1. Het College heeft met de uitspraak van 28 januari 2025 met toepassing van artikel 8:54 van de Algemene wet bestuursrecht, dus zonder zitting, het beroep van de onderneming tegen het besluit van de minister van 8 december 2023 ongegrond verklaard. Het College heeft geoordeeld dat de minister het bezwaar tegen het besluit over de subsidie op grond van de Regeling subsidie vaste lasten financiering COVID-19 (TVL) voor het eerste kwartaal (Q1) van 2022 terecht niet-ontvankelijk heeft verklaard wegens termijnoverschrijding.
2 In verzet heeft de onderneming aangevoerd dat zij de administratie volledig had uitbesteed en niet wist dat zij binnen een bepaalde termijn bezwaar moest instellen. Toen zij bekend raakte met het vaststellingsbesluit, heeft zij binnen enkele dagen een bezwaarschrift ingediend. Verder heeft de onderneming aangevoerd dat de coronacrisis voor haar een financieel moeilijke periode was, waarin zij afhankelijk was van subsidieregelingen als de TVL voor haar voortbestaan. Deze omstandigheden maken de termijnoverschrijding verschoonbaar, aldus de onderneming.
3 Het College heeft in de uitspraak van 28 januari 2025, onder verwijzing naar de uitspraak van 30 januari 2024 (ECLI:NL:CBB:2024:31) geoordeeld dat de overschrijding van de termijn aan de onderneming is toe te rekenen.

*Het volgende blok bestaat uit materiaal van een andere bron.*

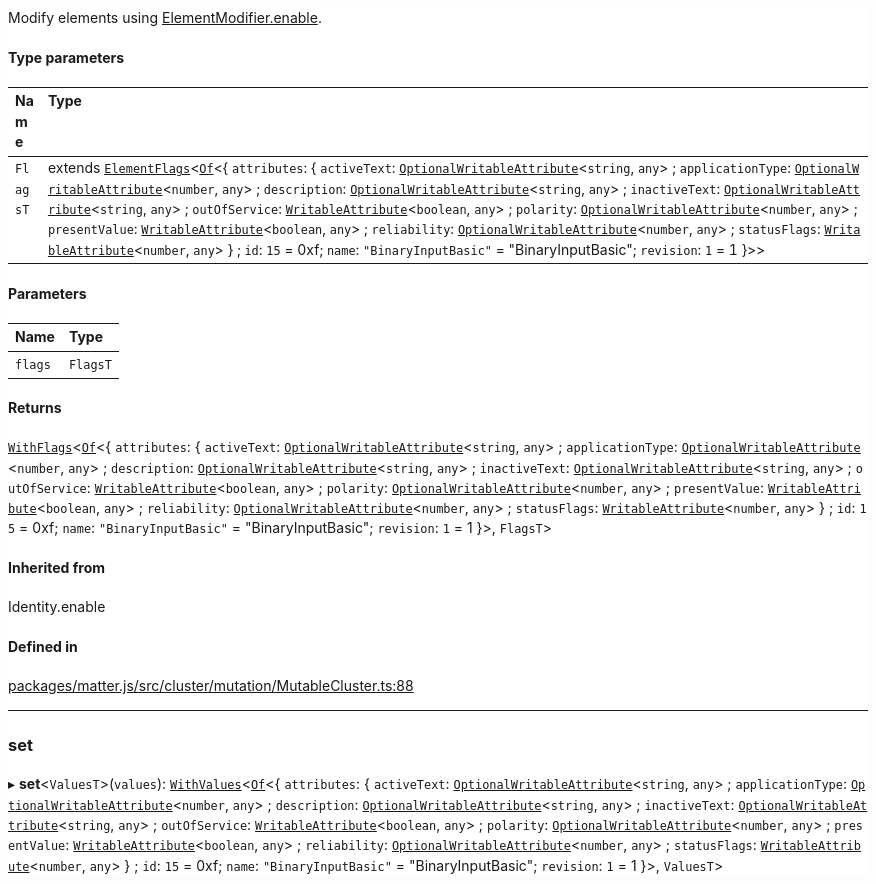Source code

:Modify elements using [ElementModifier.enable](../classes/cluster_export.ElementModifier-1.md#enable).

#### Type parameters

| Name | Type |
| :------ | :------ |
| `FlagsT` | extends [`ElementFlags`](../modules/cluster_export.ElementModifier.md#elementflags)\<[`Of`](cluster_export.ClusterType.Of.md)\<\{ `attributes`: \{ `activeText`: [`OptionalWritableAttribute`](cluster_export.OptionalWritableAttribute.md)\<`string`, `any`\> ; `applicationType`: [`OptionalWritableAttribute`](cluster_export.OptionalWritableAttribute.md)\<`number`, `any`\> ; `description`: [`OptionalWritableAttribute`](cluster_export.OptionalWritableAttribute.md)\<`string`, `any`\> ; `inactiveText`: [`OptionalWritableAttribute`](cluster_export.OptionalWritableAttribute.md)\<`string`, `any`\> ; `outOfService`: [`WritableAttribute`](cluster_export.WritableAttribute.md)\<`boolean`, `any`\> ; `polarity`: [`OptionalWritableAttribute`](cluster_export.OptionalWritableAttribute.md)\<`number`, `any`\> ; `presentValue`: [`WritableAttribute`](cluster_export.WritableAttribute.md)\<`boolean`, `any`\> ; `reliability`: [`OptionalWritableAttribute`](cluster_export.OptionalWritableAttribute.md)\<`number`, `any`\> ; `statusFlags`: [`WritableAttribute`](cluster_export.WritableAttribute.md)\<`number`, `any`\>  } ; `id`: ``15`` = 0xf; `name`: ``"BinaryInputBasic"`` = "BinaryInputBasic"; `revision`: ``1`` = 1 }\>\> |

#### Parameters

| Name | Type |
| :------ | :------ |
| `flags` | `FlagsT` |

#### Returns

[`WithFlags`](../modules/cluster_export.ElementModifier.md#withflags)\<[`Of`](cluster_export.ClusterType.Of.md)\<\{ `attributes`: \{ `activeText`: [`OptionalWritableAttribute`](cluster_export.OptionalWritableAttribute.md)\<`string`, `any`\> ; `applicationType`: [`OptionalWritableAttribute`](cluster_export.OptionalWritableAttribute.md)\<`number`, `any`\> ; `description`: [`OptionalWritableAttribute`](cluster_export.OptionalWritableAttribute.md)\<`string`, `any`\> ; `inactiveText`: [`OptionalWritableAttribute`](cluster_export.OptionalWritableAttribute.md)\<`string`, `any`\> ; `outOfService`: [`WritableAttribute`](cluster_export.WritableAttribute.md)\<`boolean`, `any`\> ; `polarity`: [`OptionalWritableAttribute`](cluster_export.OptionalWritableAttribute.md)\<`number`, `any`\> ; `presentValue`: [`WritableAttribute`](cluster_export.WritableAttribute.md)\<`boolean`, `any`\> ; `reliability`: [`OptionalWritableAttribute`](cluster_export.OptionalWritableAttribute.md)\<`number`, `any`\> ; `statusFlags`: [`WritableAttribute`](cluster_export.WritableAttribute.md)\<`number`, `any`\>  } ; `id`: ``15`` = 0xf; `name`: ``"BinaryInputBasic"`` = "BinaryInputBasic"; `revision`: ``1`` = 1 }\>, `FlagsT`\>

#### Inherited from

Identity.enable

#### Defined in

[packages/matter.js/src/cluster/mutation/MutableCluster.ts:88](https://github.com/project-chip/matter.js/blob/2d9f2165d2672864fda3496a6d0d5f93597f82c6/packages/matter.js/src/cluster/mutation/MutableCluster.ts#L88)

___

### set

▸ **set**\<`ValuesT`\>(`values`): [`WithValues`](../modules/cluster_export.ElementModifier.md#withvalues)\<[`Of`](cluster_export.ClusterType.Of.md)\<\{ `attributes`: \{ `activeText`: [`OptionalWritableAttribute`](cluster_export.OptionalWritableAttribute.md)\<`string`, `any`\> ; `applicationType`: [`OptionalWritableAttribute`](cluster_export.OptionalWritableAttribute.md)\<`number`, `any`\> ; `description`: [`OptionalWritableAttribute`](cluster_export.OptionalWritableAttribute.md)\<`string`, `any`\> ; `inactiveText`: [`OptionalWritableAttribute`](cluster_export.OptionalWritableAttribute.md)\<`string`, `any`\> ; `outOfService`: [`WritableAttribute`](cluster_export.WritableAttribute.md)\<`boolean`, `any`\> ; `polarity`: [`OptionalWritableAttribute`](cluster_export.OptionalWritableAttribute.md)\<`number`, `any`\> ; `presentValue`: [`WritableAttribute`](cluster_export.WritableAttribute.md)\<`boolean`, `any`\> ; `reliability`: [`OptionalWritableAttribute`](cluster_export.OptionalWritableAttribute.md)\<`number`, `any`\> ; `statusFlags`: [`WritableAttribute`](cluster_export.WritableAttribute.md)\<`number`, `any`\>  } ; `id`: ``15`` = 0xf; `name`: ``"BinaryInputBasic"`` = "BinaryInputBasic"; `revision`: ``1`` = 1 }\>, `ValuesT`\>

Het handelen van de door de onderneming ingeschakelde dienstverlener of het nalaten daarvan, komt in beginsel voor rekening en risico van de onderneming. Ook in verzet is niet gebleken van bijzondere, specifiek de onderneming betreffende, omstandigheden die de termijnoverschrijding verschoonbaar maken.
4 Het verzet slaagt daarom niet. De uitspraak van 28 januari 2025 blijft in stand. Dit betekent dat de procedure hiermee is geëindigd.